## What to do
Retype each record below word for word. Leave the pictures out.
+===+
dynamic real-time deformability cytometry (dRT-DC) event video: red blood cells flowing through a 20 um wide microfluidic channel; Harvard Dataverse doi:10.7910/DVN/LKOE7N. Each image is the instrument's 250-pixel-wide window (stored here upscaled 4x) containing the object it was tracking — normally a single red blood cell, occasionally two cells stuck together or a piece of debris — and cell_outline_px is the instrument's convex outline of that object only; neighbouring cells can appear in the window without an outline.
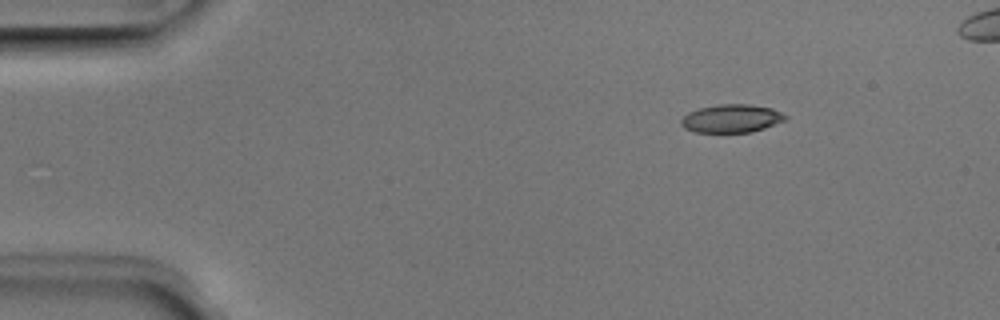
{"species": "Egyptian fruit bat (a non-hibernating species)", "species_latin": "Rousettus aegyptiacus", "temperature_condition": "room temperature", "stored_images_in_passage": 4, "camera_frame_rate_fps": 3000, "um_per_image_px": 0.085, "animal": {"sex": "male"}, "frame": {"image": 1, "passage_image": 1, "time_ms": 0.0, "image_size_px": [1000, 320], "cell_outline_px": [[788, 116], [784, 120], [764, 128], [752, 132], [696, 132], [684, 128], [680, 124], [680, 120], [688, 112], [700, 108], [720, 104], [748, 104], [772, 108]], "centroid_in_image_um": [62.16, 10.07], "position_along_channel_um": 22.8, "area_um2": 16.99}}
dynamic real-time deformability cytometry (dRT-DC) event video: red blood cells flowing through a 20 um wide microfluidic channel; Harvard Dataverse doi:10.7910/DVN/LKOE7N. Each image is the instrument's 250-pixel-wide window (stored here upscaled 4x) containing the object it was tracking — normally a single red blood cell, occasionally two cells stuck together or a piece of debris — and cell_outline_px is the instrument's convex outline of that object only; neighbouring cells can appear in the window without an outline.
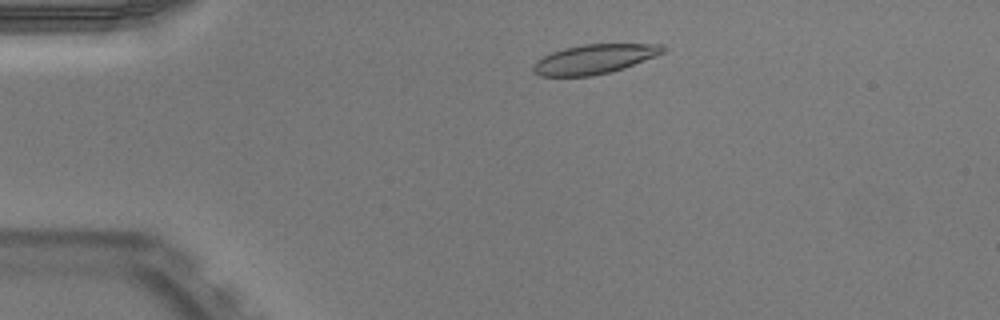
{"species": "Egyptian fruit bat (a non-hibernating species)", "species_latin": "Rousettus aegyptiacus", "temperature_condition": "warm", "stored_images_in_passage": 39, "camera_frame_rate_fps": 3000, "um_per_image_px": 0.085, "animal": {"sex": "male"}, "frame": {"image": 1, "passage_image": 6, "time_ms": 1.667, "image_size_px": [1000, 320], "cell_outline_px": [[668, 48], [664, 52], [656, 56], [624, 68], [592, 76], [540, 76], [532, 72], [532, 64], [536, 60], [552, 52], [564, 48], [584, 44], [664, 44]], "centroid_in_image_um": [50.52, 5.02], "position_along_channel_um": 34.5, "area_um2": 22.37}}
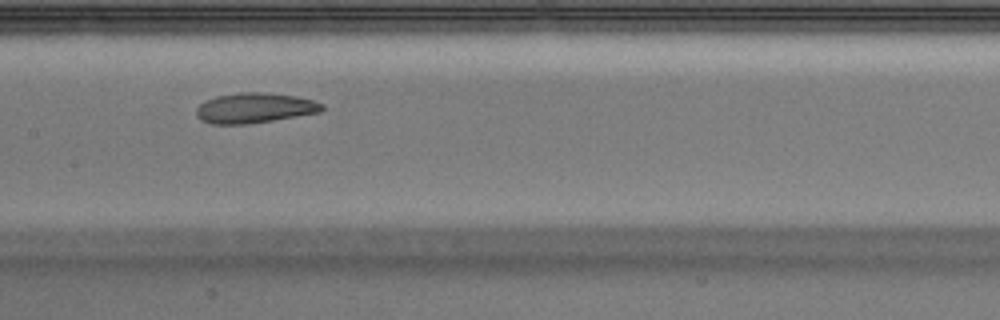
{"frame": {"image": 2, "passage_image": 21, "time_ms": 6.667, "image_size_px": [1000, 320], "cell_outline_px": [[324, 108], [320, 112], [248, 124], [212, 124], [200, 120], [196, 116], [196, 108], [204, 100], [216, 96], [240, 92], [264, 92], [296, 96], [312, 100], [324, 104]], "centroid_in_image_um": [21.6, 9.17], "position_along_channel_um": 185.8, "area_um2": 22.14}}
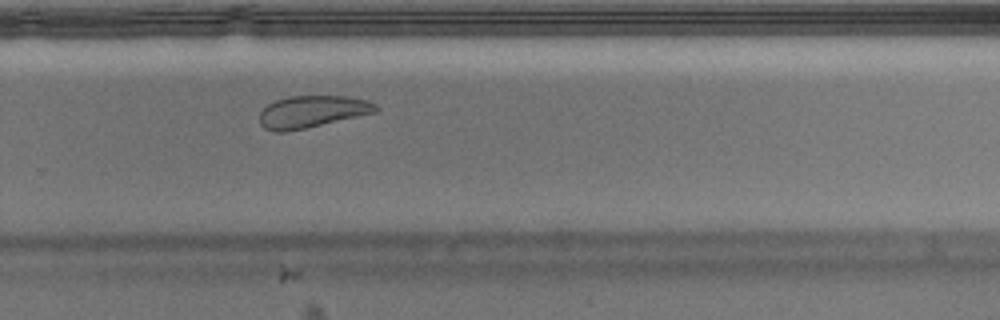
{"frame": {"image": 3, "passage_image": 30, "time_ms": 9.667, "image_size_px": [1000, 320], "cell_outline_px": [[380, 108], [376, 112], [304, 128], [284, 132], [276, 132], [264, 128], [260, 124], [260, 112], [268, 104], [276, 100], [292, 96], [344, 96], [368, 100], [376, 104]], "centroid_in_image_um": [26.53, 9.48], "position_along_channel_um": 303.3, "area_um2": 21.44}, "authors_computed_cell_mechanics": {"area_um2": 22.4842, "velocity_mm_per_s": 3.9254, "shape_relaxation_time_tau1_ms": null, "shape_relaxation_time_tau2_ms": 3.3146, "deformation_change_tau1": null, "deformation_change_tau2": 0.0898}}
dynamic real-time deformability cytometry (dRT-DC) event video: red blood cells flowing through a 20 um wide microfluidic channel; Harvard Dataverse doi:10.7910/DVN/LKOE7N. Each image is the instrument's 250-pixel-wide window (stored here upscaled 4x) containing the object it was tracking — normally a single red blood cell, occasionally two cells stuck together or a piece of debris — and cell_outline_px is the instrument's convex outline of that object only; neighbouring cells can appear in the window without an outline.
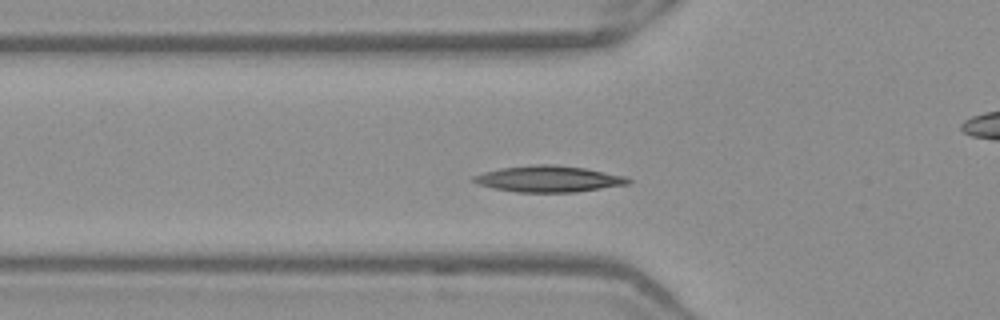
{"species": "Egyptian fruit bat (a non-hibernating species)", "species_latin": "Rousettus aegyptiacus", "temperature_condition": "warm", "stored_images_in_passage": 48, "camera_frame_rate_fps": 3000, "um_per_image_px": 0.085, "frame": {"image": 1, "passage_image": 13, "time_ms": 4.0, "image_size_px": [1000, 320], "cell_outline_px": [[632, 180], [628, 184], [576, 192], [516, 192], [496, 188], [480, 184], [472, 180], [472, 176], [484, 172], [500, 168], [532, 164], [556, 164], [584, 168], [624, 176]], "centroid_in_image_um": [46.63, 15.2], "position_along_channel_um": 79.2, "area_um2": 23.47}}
+===+
## Completed exercise
dynamic real-time deformability cytometry (dRT-DC) event video: red blood cells flowing through a 20 um wide microfluidic channel; Harvard Dataverse doi:10.7910/DVN/LKOE7N. Each image is the instrument's 250-pixel-wide window (stored here upscaled 4x) containing the object it was tracking — normally a single red blood cell, occasionally two cells stuck together or a piece of debris — and cell_outline_px is the instrument's convex outline of that object only; neighbouring cells can appear in the window without an outline.
{"species": "Egyptian fruit bat (a non-hibernating species)", "species_latin": "Rousettus aegyptiacus", "temperature_condition": "room temperature", "stored_images_in_passage": 4, "camera_frame_rate_fps": 3000, "um_per_image_px": 0.085, "animal": {"sex": "male"}, "frame": {"image": 1, "passage_image": 1, "time_ms": 0.0, "image_size_px": [1000, 320], "cell_outline_px": [[788, 116], [784, 120], [764, 128], [752, 132], [696, 132], [684, 128], [680, 124], [680, 120], [688, 112], [700, 108], [720, 104], [748, 104], [772, 108]], "centroid_in_image_um": [62.16, 10.07], "position_along_channel_um": 22.8, "area_um2": 16.99}}
dynamic real-time deformability cytometry (dRT-DC) event video: red blood cells flowing through a 20 um wide microfluidic channel; Harvard Dataverse doi:10.7910/DVN/LKOE7N. Each image is the instrument's 250-pixel-wide window (stored here upscaled 4x) containing the object it was tracking — normally a single red blood cell, occasionally two cells stuck together or a piece of debris — and cell_outline_px is the instrument's convex outline of that object only; neighbouring cells can appear in the window without an outline.
{"species": "Egyptian fruit bat (a non-hibernating species)", "species_latin": "Rousettus aegyptiacus", "temperature_condition": "warm", "stored_images_in_passage": 39, "camera_frame_rate_fps": 3000, "um_per_image_px": 0.085, "animal": {"sex": "male"}, "frame": {"image": 1, "passage_image": 6, "time_ms": 1.667, "image_size_px": [1000, 320], "cell_outline_px": [[668, 48], [664, 52], [656, 56], [624, 68], [592, 76], [540, 76], [532, 72], [532, 64], [536, 60], [552, 52], [564, 48], [584, 44], [664, 44]], "centroid_in_image_um": [50.52, 5.02], "position_along_channel_um": 34.5, "area_um2": 22.37}}
{"frame": {"image": 2, "passage_image": 21, "time_ms": 6.667, "image_size_px": [1000, 320], "cell_outline_px": [[324, 108], [320, 112], [248, 124], [212, 124], [200, 120], [196, 116], [196, 108], [204, 100], [216, 96], [240, 92], [264, 92], [296, 96], [312, 100], [324, 104]], "centroid_in_image_um": [21.6, 9.17], "position_along_channel_um": 185.8, "area_um2": 22.14}}
{"frame": {"image": 3, "passage_image": 30, "time_ms": 9.667, "image_size_px": [1000, 320], "cell_outline_px": [[380, 108], [376, 112], [304, 128], [284, 132], [276, 132], [264, 128], [260, 124], [260, 112], [268, 104], [276, 100], [292, 96], [344, 96], [368, 100], [376, 104]], "centroid_in_image_um": [26.53, 9.48], "position_along_channel_um": 303.3, "area_um2": 21.44}, "authors_computed_cell_mechanics": {"area_um2": 22.4842, "velocity_mm_per_s": 3.9254, "shape_relaxation_time_tau1_ms": null, "shape_relaxation_time_tau2_ms": 3.3146, "deformation_change_tau1": null, "deformation_change_tau2": 0.0898}}
dynamic real-time deformability cytometry (dRT-DC) event video: red blood cells flowing through a 20 um wide microfluidic channel; Harvard Dataverse doi:10.7910/DVN/LKOE7N. Each image is the instrument's 250-pixel-wide window (stored here upscaled 4x) containing the object it was tracking — normally a single red blood cell, occasionally two cells stuck together or a piece of debris — and cell_outline_px is the instrument's convex outline of that object only; neighbouring cells can appear in the window without an outline.
{"species": "Egyptian fruit bat (a non-hibernating species)", "species_latin": "Rousettus aegyptiacus", "temperature_condition": "warm", "stored_images_in_passage": 48, "camera_frame_rate_fps": 3000, "um_per_image_px": 0.085, "frame": {"image": 1, "passage_image": 13, "time_ms": 4.0, "image_size_px": [1000, 320], "cell_outline_px": [[632, 180], [628, 184], [576, 192], [516, 192], [496, 188], [480, 184], [472, 180], [472, 176], [484, 172], [500, 168], [532, 164], [556, 164], [584, 168], [624, 176]], "centroid_in_image_um": [46.63, 15.2], "position_along_channel_um": 79.2, "area_um2": 23.47}}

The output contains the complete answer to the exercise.